▸ **Task prompt**: Can you put the lines into a JSON list of strings, one string per line with blank lines skipped, beginning at the line that has "segmentation as SVG." and stopping after the last line? Leave the pictures out of your answer.

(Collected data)

======

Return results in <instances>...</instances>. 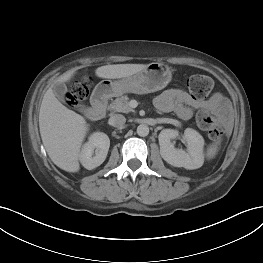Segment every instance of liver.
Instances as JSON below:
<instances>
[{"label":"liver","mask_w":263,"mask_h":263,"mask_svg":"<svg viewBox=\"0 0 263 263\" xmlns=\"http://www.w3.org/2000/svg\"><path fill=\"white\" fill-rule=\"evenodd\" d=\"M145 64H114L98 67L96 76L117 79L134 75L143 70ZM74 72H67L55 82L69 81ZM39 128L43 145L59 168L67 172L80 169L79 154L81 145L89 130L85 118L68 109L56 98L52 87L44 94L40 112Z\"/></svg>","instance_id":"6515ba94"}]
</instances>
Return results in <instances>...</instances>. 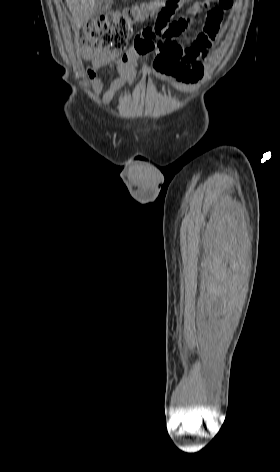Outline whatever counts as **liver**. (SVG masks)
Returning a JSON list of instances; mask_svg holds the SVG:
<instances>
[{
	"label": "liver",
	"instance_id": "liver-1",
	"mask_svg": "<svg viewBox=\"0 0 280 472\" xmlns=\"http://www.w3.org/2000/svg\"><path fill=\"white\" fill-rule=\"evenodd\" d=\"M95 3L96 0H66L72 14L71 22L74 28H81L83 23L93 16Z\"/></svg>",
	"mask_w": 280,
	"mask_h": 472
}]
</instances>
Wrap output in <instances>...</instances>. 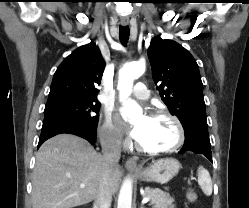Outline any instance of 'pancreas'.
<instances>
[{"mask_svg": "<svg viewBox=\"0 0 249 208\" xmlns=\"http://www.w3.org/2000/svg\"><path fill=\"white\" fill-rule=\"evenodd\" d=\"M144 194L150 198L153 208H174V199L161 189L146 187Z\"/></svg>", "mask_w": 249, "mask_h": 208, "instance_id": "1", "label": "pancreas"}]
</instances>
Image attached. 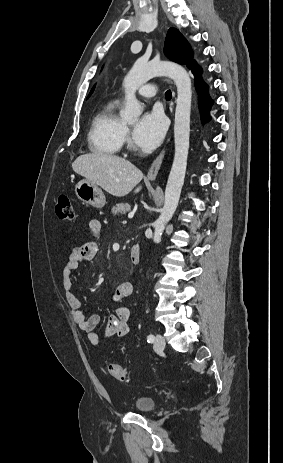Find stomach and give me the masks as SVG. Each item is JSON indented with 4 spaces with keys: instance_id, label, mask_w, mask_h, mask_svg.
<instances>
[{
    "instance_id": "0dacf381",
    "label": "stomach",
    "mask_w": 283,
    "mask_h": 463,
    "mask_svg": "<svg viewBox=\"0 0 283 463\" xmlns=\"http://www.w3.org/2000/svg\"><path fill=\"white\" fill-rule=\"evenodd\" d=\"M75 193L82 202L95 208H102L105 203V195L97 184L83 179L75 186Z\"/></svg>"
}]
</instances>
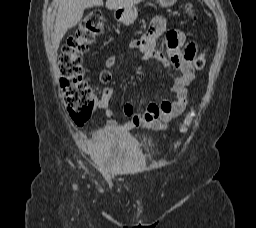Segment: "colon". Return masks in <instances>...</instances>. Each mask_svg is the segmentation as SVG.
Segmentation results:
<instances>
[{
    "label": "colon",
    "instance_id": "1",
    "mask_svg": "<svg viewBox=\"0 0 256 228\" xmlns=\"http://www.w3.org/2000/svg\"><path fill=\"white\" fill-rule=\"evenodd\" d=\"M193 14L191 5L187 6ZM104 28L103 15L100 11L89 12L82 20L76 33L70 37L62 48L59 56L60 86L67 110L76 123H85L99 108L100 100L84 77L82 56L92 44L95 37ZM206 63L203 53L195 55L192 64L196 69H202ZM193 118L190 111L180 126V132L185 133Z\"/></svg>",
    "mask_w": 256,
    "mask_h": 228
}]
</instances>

======

▸ **Solved problem**:
[
  "Segment: \"colon\". Return masks in <instances>...</instances>. Each mask_svg is the segmentation as SVG.",
  "Segmentation results:",
  "<instances>",
  "[{",
  "    \"label\": \"colon\",",
  "    \"instance_id\": \"1\",",
  "    \"mask_svg\": \"<svg viewBox=\\\"0 0 256 228\\\" xmlns=\\\"http://www.w3.org/2000/svg\\\"><path fill=\\\"white\\\" fill-rule=\\\"evenodd\\\" d=\\\"M193 14L191 5L187 6ZM104 28L103 15L100 11L89 12L82 20L76 33L70 37L62 48L59 56L60 86L67 110L76 123H85L99 108L100 100L84 77L82 56L92 44L95 37ZM206 63L203 53L195 55L192 64L196 69H202ZM193 118L190 111L180 126V132L185 133Z\\\"/></svg>\",",
  "    \"mask_w\": 256,",
  "    \"mask_h\": 228",
  "}]",
  "</instances>"
]